Time Frame: July 2011-September 2011
Location: European Bioinformatics Institute, Hinxton, UK.
Host: Dr. Rebholz-Schuhmann

2. Formalizing equations: The purpose of this leg of the sabbatical is to investigate the ontology of equations, represent scientific equations using Semantic Web technologies (principally the Rule Interchange Format), and implement semantic web services that serve to compute over formalized scientific equations.
Time Frame: October 2011-December 2011
Location: Universidad de Concepcion, Concepcion, Chile.
Host: Dr. Leo Ferres

3. Formalizing Research Hypotheses: The purpose of this leg of the sabbatical is to explore the formalization of hypotheses concerning disease. Specifically, I will extract meaningful facts from AlzForum and integrate these with resources from the National Centre for BioOntology (NCBO) and Bio2RDF, our large scale Semantic Web project.

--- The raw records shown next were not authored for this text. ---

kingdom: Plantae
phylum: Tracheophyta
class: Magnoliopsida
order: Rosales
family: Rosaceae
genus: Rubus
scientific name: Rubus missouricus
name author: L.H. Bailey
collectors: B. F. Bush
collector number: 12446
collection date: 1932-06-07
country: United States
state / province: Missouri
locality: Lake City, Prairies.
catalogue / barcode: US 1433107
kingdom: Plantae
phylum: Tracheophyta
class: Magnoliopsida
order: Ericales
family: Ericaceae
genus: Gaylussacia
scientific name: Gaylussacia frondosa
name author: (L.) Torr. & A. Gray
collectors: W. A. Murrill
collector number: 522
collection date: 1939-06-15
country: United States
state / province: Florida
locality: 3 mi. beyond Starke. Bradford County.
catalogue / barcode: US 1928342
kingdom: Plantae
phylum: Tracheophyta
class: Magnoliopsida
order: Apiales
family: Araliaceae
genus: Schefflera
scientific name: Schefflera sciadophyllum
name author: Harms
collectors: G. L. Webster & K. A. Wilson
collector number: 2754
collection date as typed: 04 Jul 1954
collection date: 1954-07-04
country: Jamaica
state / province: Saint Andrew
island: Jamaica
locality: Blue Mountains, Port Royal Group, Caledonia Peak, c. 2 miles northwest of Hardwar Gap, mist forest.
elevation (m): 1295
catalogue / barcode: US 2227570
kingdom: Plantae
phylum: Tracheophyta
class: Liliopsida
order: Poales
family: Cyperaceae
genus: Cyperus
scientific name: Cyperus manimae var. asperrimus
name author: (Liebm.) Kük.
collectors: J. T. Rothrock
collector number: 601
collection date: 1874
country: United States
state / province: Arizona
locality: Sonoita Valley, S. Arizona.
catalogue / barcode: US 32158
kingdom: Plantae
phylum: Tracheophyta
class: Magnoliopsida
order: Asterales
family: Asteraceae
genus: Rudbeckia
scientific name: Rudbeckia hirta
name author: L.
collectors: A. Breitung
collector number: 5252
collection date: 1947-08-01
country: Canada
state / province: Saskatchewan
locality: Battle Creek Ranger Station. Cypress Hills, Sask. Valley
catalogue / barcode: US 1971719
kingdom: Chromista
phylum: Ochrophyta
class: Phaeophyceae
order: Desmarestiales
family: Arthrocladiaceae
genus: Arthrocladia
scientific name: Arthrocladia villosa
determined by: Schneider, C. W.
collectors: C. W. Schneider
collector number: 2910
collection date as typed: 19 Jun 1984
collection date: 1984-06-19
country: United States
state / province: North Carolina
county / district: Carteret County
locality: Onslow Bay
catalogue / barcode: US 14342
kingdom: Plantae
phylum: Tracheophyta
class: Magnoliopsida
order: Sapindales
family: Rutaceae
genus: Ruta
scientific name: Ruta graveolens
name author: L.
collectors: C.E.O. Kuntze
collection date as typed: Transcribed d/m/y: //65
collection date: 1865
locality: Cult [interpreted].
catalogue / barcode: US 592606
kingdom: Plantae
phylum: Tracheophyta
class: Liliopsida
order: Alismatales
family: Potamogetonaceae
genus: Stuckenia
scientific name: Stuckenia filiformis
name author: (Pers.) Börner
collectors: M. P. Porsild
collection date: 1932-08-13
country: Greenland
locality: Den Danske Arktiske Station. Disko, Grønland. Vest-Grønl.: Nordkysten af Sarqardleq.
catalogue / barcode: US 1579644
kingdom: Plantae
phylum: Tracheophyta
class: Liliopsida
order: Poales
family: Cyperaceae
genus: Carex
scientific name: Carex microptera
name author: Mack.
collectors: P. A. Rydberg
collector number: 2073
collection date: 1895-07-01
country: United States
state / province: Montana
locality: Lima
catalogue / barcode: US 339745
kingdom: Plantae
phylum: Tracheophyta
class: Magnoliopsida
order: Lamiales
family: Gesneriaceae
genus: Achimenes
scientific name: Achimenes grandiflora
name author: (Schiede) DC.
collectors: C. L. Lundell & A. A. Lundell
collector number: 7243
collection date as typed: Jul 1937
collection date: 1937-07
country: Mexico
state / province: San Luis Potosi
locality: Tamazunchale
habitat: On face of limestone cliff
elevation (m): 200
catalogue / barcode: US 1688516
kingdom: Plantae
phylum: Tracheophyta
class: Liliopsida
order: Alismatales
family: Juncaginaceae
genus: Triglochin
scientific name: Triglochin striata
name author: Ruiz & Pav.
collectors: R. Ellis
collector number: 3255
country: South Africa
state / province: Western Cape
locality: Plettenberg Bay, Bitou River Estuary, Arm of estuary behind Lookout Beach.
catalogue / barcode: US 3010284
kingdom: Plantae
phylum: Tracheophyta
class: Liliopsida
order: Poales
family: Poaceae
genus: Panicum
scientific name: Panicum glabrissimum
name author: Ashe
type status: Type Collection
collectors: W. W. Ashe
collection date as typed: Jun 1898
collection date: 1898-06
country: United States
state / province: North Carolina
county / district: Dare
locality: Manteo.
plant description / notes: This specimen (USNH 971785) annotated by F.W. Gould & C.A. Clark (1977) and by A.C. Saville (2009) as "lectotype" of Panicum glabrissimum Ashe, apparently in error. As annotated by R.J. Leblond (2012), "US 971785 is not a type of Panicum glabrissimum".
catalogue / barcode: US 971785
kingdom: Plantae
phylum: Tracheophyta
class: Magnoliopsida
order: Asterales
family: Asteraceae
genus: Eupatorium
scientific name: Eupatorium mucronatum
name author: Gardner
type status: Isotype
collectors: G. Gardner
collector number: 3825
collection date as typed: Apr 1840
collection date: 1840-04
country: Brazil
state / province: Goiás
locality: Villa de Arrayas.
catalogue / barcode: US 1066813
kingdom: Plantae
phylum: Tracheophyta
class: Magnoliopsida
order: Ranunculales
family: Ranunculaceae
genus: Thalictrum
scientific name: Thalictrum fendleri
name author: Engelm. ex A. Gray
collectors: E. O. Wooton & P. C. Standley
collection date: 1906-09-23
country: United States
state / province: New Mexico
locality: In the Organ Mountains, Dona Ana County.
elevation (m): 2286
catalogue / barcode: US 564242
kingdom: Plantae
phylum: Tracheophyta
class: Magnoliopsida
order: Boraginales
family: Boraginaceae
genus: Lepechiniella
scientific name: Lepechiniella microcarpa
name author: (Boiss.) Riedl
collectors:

Time Frame: January 2012-March 2012
Location: Stanford University, Palo Alto, California, USA.
Host: Dr. Mark Musen

4. Integrated Framework for Knowledge Discovery: The last leg of the sabbatical will be focused towards maximizing interoperability between text, equations, ontologies and database-derived facts. I will use SADI, our platform semantic web services framework, towards achieving this objective.
Time Frame: April 2012-June 2012
Location: India, Thailand, Singapore

Scientific Value and Broader Beneficial Impacts
The development and application of efficient strategies for knowledge discovery is a major goal in bioinformatics. My research into new strategies for the representation and evaluation of scientific hypotheses using ontologies, scientific text, data and bioinformatic services will create a novel platform that will significantly contribute to scientific productivity and ultimately improve our understanding of biology. The proposed sabbatical will provide me with new skills that will be used to train a future training of young scientists in the areas of formal knowledge representation, text mining and the Semantic Web. Ultimately, it is expected that the sabbatical will cultivate new partnerships with leading scientists and open new doors to work with industry and government agencies.